I'm interested because I wrote an app-specific indexer, but with requiring "interactive" query response times over a couple TB, for multiple users. But that was years ago, before LevelDB and Snappy, and Kyoto Cabinet had far too much overhead per kv), and on small CPUs and a single 7200rpm disk. I got compressions rates of 5 to 6 using QuickLZ; a non-trivial gain.
I was looking at this problem space again and considering a delta+int compression approach to offsets, given they're just incremental. (And there are cool SIMD algorithms for 'em.) But it sounds like SSTable + fscache is fast enough, wow, that's pretty cool!
The decompression of blocks in some apps doesn't have to be much of a penalty if there's a reasonable amount of clustering going on in the sample set. What I did was instead of just splitting blocks on time, I segmented them based on flow and time. I did L7 inspection, and an old quad-core Core2 could handle 1Gbps, so 10Gbps is probably achievable nowadays, certainly for L4 flows. That way there's great locality for most queries.
Further, the real cost is the seek, and transferring a few more sectors won't cost as much. If you're using mmap'd IO for reading, you might be able to compress pages and not pay any IO penalty, right? And in fact, it might even reduce the number of seeks, due to increasing clustering of packets onto the same page. And I think some of the fastest compression algorithms only look back a very small amount, like 16K or 64K anyways? Although, this is probably easier done just by using a compressed filesystem cause the cache management code is probably nontrivial.
As far as compressing offsets, I haven't done any specific measurements but my intuition is that snappy (really any compression algorithm) gives us a huge benefit, since all offsets are stored in-order: they tend to have at least 2 prefix bytes in common, so it's highly compressible.
I experimented with mmap'ing all files in stenographer when it sees them, and it turned out to have negligible performance benefits... I think because the kernel already does disk caching in the background.

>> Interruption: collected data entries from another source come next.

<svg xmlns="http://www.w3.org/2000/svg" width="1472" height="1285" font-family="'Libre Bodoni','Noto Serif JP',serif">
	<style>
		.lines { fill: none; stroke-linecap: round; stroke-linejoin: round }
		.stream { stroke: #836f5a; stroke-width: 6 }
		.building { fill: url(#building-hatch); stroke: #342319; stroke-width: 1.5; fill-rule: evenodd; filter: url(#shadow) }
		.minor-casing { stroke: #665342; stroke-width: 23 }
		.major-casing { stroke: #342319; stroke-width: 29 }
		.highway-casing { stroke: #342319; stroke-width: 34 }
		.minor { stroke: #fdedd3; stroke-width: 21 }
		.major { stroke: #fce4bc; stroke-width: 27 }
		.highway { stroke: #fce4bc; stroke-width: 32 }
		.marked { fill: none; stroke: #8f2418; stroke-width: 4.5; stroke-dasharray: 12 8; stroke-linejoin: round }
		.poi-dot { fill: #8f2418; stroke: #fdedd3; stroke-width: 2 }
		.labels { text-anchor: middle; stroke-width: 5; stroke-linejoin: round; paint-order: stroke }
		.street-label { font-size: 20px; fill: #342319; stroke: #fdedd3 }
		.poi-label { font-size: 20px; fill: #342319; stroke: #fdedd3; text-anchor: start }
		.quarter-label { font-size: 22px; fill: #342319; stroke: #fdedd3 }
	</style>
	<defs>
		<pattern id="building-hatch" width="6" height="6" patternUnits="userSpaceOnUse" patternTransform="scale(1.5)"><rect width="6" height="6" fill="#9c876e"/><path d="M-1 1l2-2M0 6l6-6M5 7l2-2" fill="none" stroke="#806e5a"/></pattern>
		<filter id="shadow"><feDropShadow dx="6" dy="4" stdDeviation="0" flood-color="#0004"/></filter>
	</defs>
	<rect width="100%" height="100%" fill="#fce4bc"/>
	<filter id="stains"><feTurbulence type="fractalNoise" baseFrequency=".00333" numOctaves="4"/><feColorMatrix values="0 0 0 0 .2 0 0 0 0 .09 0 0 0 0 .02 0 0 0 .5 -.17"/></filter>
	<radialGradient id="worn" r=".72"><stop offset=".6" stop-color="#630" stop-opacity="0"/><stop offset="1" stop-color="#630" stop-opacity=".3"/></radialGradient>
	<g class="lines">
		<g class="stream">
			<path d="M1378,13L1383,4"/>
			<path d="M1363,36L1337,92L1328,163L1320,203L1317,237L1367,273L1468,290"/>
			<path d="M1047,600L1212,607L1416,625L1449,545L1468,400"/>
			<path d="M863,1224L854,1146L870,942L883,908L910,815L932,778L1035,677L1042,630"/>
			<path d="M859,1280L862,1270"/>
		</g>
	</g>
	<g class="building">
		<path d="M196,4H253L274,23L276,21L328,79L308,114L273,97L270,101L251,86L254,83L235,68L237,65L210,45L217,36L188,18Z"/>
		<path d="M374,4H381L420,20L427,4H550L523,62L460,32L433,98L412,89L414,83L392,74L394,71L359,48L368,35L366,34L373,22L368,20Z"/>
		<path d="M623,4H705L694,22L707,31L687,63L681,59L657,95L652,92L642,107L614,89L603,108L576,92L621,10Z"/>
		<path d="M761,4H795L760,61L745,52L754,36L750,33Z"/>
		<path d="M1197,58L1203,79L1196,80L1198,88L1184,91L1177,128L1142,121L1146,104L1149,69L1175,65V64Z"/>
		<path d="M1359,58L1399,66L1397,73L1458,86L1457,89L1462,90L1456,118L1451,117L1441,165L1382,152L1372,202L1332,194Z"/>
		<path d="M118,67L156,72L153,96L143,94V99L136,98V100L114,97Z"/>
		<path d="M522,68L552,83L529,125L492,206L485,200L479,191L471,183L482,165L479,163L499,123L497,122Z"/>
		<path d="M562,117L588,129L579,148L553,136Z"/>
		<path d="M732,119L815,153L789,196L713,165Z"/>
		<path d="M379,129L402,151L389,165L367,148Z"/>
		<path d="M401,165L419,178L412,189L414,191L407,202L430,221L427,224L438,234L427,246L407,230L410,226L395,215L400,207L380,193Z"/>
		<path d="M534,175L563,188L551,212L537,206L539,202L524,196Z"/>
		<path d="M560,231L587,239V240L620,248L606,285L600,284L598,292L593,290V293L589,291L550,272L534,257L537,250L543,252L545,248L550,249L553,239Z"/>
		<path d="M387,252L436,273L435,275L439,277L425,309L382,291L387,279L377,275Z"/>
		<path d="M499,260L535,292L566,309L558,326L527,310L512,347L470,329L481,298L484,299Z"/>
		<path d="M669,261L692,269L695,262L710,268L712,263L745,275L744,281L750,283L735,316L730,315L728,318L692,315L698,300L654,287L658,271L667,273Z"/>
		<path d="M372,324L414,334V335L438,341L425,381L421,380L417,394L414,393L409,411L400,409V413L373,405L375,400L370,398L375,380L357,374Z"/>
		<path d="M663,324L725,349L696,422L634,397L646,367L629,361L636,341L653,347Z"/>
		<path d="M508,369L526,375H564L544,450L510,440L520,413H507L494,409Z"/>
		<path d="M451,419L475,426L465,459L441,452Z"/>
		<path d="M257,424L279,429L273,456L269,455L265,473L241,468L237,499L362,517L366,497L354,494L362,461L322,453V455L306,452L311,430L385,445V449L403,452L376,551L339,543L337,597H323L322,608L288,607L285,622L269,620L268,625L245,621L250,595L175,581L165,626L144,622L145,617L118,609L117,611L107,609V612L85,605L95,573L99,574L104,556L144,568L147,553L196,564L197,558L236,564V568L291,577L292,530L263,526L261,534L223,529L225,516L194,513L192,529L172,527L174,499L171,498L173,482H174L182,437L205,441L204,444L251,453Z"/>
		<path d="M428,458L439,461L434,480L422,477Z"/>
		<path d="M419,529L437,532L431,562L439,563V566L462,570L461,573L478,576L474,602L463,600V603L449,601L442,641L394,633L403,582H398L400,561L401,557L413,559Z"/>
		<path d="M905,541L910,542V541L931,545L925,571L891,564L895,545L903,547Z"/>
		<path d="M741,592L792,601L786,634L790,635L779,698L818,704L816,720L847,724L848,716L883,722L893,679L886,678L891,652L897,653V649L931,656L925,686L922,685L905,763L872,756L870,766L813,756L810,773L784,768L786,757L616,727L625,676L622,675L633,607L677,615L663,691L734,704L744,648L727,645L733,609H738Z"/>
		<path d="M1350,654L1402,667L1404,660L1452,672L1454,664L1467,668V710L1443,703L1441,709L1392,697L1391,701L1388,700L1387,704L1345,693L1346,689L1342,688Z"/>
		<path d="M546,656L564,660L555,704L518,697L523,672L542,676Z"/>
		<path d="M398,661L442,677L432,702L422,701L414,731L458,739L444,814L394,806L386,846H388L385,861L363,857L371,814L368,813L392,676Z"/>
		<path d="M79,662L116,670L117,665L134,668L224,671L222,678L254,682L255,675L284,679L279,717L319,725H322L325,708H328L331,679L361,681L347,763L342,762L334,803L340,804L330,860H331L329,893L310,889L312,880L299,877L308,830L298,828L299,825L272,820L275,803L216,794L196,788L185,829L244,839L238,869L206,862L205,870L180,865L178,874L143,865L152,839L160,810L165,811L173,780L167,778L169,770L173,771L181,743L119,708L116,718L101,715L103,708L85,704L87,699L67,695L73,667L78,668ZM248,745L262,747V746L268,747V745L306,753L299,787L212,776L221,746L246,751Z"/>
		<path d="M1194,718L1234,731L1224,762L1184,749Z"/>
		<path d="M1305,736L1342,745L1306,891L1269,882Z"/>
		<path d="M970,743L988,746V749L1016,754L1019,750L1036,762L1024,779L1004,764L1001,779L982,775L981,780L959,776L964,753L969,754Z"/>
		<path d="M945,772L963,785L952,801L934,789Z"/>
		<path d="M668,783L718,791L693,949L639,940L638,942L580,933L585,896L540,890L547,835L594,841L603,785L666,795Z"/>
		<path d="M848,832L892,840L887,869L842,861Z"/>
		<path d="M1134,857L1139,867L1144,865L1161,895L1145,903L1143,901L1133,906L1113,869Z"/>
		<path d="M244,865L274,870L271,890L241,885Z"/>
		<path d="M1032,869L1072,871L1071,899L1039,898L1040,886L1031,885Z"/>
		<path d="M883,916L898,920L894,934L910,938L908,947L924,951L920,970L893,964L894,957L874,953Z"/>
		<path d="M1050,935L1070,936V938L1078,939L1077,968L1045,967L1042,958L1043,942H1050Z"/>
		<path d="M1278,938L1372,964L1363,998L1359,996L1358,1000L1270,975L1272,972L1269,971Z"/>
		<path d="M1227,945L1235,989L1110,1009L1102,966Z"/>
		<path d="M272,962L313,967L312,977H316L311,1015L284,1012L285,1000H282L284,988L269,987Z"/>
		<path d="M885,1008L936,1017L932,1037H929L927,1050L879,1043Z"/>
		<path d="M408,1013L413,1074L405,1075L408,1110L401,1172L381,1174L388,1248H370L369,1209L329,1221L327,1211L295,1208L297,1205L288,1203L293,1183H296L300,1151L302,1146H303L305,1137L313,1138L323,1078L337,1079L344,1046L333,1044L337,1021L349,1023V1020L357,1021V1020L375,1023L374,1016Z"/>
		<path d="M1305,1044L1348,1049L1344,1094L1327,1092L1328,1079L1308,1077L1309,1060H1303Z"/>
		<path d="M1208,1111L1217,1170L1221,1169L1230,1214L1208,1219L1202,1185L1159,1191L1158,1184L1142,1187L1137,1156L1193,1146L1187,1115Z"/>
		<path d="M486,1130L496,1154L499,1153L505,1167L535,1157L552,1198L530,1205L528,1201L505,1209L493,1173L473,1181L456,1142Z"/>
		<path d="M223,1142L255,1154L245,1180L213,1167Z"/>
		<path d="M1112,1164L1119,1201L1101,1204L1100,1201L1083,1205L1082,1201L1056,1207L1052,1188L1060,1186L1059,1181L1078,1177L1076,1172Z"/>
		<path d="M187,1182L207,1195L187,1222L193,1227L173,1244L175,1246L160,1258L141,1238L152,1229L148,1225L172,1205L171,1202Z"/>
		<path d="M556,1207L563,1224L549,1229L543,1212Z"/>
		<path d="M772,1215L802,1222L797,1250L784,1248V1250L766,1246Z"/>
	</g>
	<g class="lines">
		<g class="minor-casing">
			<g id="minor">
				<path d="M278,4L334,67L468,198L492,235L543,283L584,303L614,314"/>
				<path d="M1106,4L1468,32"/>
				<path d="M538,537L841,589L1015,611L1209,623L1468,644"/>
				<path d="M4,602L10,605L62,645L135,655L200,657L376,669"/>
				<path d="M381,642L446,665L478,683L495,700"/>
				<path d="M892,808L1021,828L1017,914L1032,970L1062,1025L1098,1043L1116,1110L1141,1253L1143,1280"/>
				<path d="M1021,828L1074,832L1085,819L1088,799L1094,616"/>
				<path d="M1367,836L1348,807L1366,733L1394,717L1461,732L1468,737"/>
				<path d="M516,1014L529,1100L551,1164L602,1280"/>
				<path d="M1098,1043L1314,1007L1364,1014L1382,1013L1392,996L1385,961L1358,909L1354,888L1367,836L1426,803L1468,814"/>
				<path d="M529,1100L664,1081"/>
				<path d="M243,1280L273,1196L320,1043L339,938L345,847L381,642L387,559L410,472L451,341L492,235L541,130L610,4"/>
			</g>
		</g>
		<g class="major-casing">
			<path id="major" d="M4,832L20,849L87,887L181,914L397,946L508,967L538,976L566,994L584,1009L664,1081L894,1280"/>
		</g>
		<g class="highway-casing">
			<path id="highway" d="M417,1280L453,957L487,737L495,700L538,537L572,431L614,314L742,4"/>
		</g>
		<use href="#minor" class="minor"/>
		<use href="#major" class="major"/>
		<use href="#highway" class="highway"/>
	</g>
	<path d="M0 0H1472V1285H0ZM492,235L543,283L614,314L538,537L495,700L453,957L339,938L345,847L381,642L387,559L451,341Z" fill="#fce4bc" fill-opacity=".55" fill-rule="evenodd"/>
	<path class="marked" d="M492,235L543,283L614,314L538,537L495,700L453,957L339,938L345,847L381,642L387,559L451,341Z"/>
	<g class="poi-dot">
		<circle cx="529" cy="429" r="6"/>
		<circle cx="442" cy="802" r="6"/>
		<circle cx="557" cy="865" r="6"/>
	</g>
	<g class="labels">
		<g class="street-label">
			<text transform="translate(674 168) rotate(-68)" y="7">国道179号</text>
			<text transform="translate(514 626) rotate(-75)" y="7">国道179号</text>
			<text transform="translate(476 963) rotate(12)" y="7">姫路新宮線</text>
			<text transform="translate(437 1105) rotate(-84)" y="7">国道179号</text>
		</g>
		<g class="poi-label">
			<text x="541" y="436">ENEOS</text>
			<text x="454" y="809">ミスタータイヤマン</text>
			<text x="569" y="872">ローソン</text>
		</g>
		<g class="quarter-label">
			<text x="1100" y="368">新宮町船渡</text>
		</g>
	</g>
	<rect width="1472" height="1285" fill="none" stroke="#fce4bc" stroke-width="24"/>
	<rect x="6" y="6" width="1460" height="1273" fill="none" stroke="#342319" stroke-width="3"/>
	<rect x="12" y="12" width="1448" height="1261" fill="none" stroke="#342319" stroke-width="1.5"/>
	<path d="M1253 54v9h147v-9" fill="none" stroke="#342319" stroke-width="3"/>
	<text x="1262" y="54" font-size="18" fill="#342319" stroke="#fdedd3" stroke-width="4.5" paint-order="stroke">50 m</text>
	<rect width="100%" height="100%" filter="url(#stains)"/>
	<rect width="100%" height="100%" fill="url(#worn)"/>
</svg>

I think compression is something we'll defer until we have an explicit need. It sounds super useful, but we tend not to really care about data after a pretty short time anyway... we try to extract "interesting" pcaps from steno pretty quickly (based on alerts, etc). It's a great idea, though, and I'm happy to accept pull requests ;)
Overall, I've been really pleased with how doing the simplest thing actually gives us good performance while maintaining understand-ability. The kernel disk caching means we don't need any in-process caching. The simplest offset encoding + built-in compression gives great compression and speed. O_DIRECT gives really good disk throughput by offloading all write decisions to the kernel. More often than not, more clever code gave little or even negative performance gains.
I wonder how much would change if you were to use a remote store for recording packets, like S3 or other blob storage. In such cases the transfer time overhead _might_ make the compression tradeoff different. And the whole seek-to-offset might need a chunking system anyways (although I guess you can just Range when requesting a blob, but the overhead is much larger than a disk seek).